Potential practical application for clinicians and future perspectives
The technology of bioprinting has the potential to revolutionize contemporary regenerative medicine. There are vast numbers of patients, victims of severe burns or patients suffering from chronic ulcers, for whom this method could bring considerable benefits. Simple excision of disfiguring marks is associated with creating a secondary wound [51]. For all those circumstances the 3D-bioprinting method is a promising approach, as it has been proven to facilitate faster wound closure. By taking advantage of tissue regeneration techniques it becomes possible to imitate characteristic inflammatory profiles [52, 53], to study drug-related toxicity [54], and also to investigate the pathological mechanism of some skin diseases, including psoriasis and atopic dermatitis [55–57]. Cosmetic and pharmaceutical industries testing on laboratory animals raises many ethical considerations. Since European Union regulations imposed a prohibition to test cosmetic products and ingredients on animals, consideration of tissue engineering methods in meeting these requirements may result in increased spatial and chemical conformity with human skin and also reproducibility [58]. The incorporation of additional cell types including melanocytes into 3D equivalents makes it possible to study the impact of UV radiation and susceptibility to photodamage [59]. Potential insertion of genetically altered or cancer cells into a printed tissue could extend the knowledge about neoplasm proliferation and migration, but also about metastatic abilities of the tumour and drug response [60, 61].

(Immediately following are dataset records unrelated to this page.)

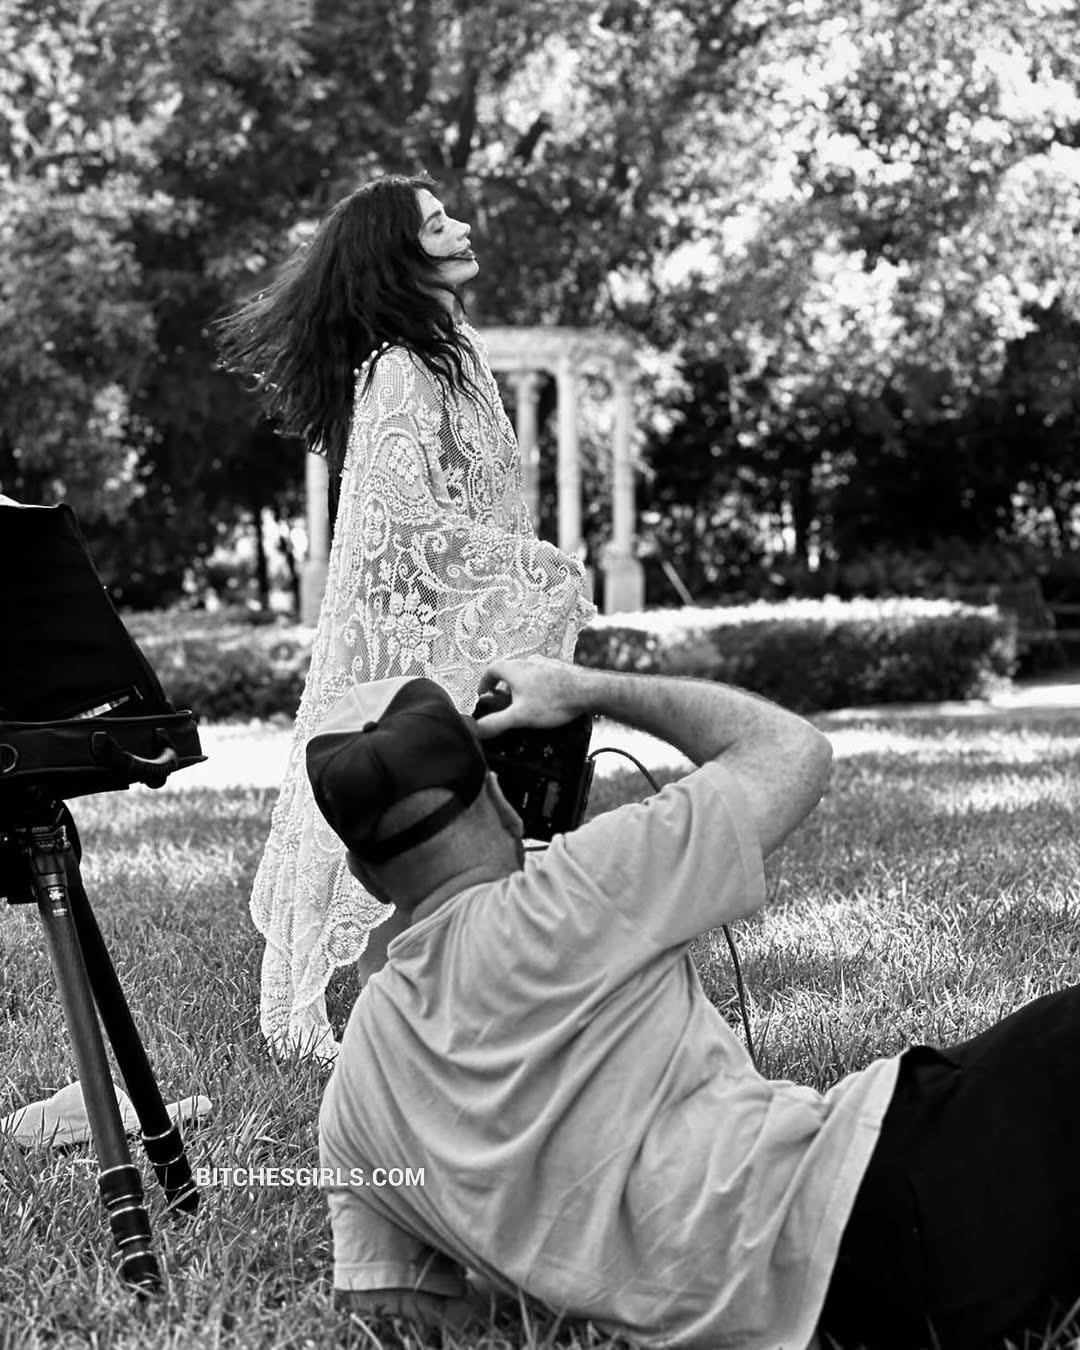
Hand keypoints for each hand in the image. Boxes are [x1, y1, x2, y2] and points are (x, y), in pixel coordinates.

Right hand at [474, 656, 588, 738]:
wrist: (588, 691)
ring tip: (526, 706)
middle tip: (505, 705)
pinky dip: (538, 688)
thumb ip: (496, 723)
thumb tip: (477, 730)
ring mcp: (546, 664)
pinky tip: (546, 702)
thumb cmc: (555, 701)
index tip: (484, 695)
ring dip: (522, 688)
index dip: (484, 683)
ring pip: (527, 674)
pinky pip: (543, 678)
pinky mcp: (560, 670)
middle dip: (504, 689)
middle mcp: (529, 662)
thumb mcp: (520, 716)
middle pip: (509, 672)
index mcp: (515, 668)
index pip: (491, 670)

One of the long-term goals of 3D bioprinting is the ability to produce clinical-grade tissues. However, translation of these 3D printed implants and tissues to clinical applications will require long-term in vivo testing to investigate the functionality and integration of constructs [13]. Compared to machining prototypes, 3D printing is inexpensive and quicker at creating parts, as the part can be finished in hours, allowing for each design modification to be completed at a much more efficient rate. The manufacturing process can also reduce costs of materials as it only uses the amount of material required for the part itself, with little or no wastage. Significant inconveniences of 3D printing are consumption of large amounts of energy and difficulty in maintaining the cell environment, resulting in the death of many cells [13, 62].
Conclusions
Over the past two decades, significant progress has been made in the field of skin engineering. A big challenge for tissue engineering is producing three-dimensional, vascularized cellular constructs of clinically relevant size, shape and structural integrity. Bioprinting facilitates concurrent engineering design that spans the micro- and macro scales, thus enabling the fabrication of constructs that can better satisfy the various requirements of a natural niche for skin cells. However, the use of bioprinting for skin reconstruction is very propitious: it will allow accurate placement of cell types and exact and reproducible fabrication of constructs to replace the injured skin. Tomorrow’s method is bioprinting, which will take tissue engineers and clinicians far beyond current expectations for regenerative medicine and dermatology.